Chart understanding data
■ ■ ■ ■ ■
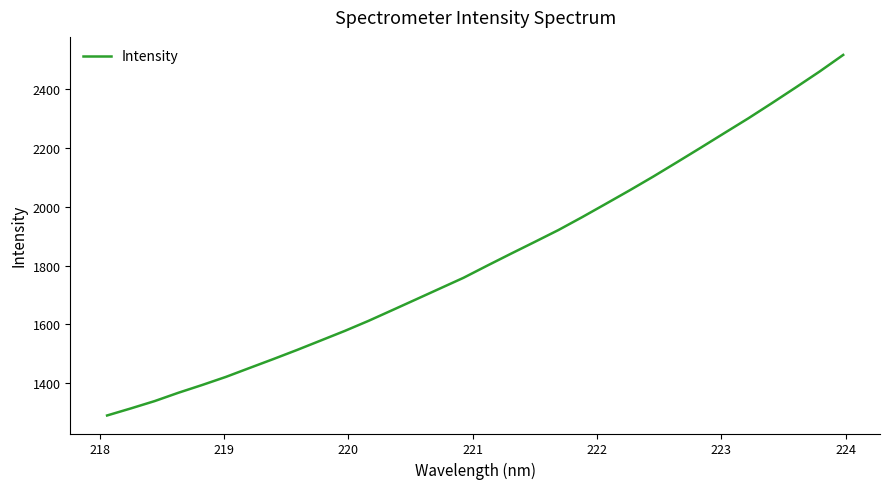

What is the maximum value shown in the chart?

2516.9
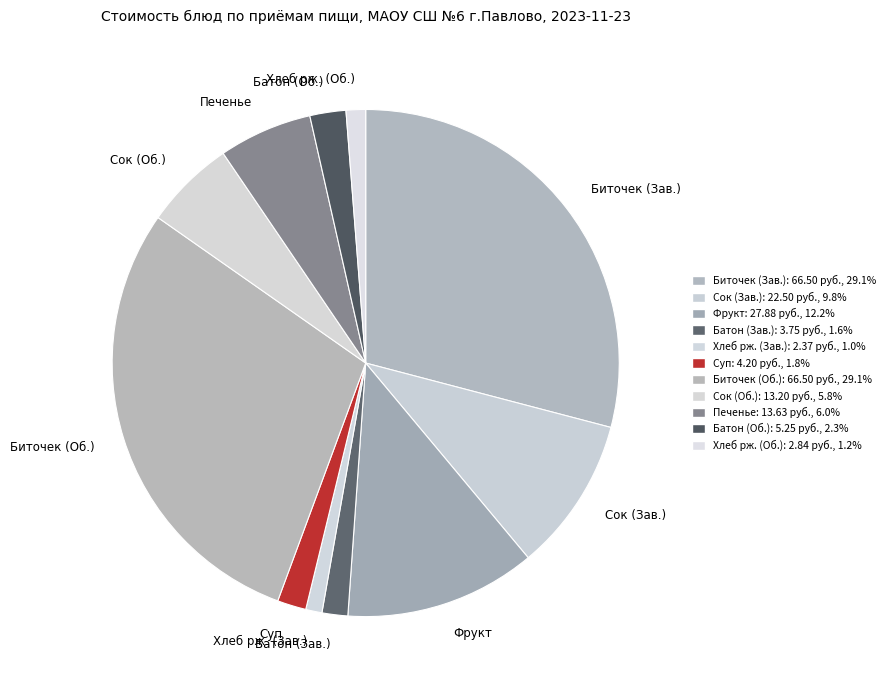

Does any single category account for the majority?

No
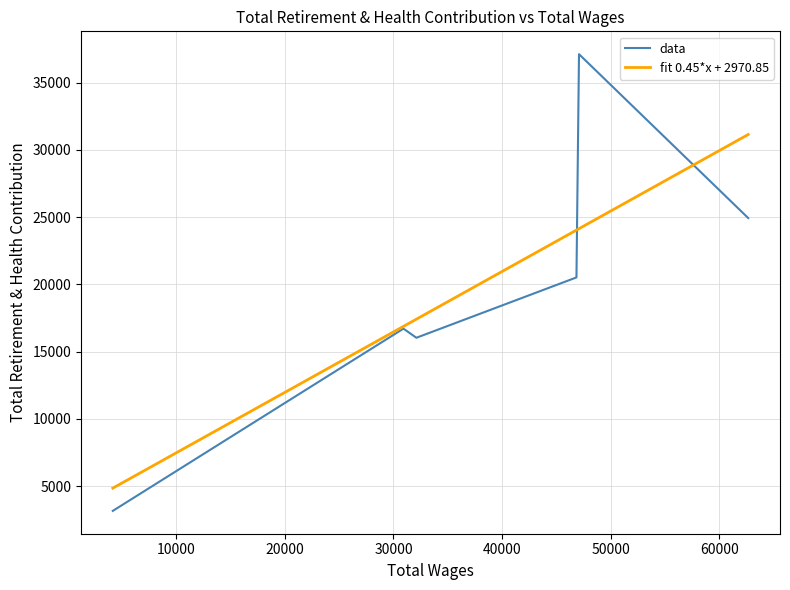

Between 1 and 4, which is larger?

1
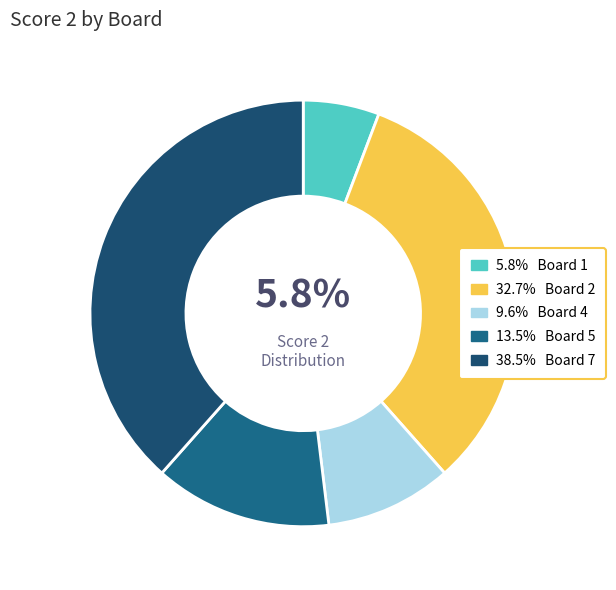

How many segments does this pie chart have?

5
■ ■ ■ ■ ■
▸ EXERCISE
Copy out every line of the records above word for word, leaving out the pictures.

▸ RESPONSE BELOW
What is the maximum value shown in the chart?

2516.9

Does any single category account for the majority?

No

Between 1 and 4, which is larger?

1

How many segments does this pie chart have?

5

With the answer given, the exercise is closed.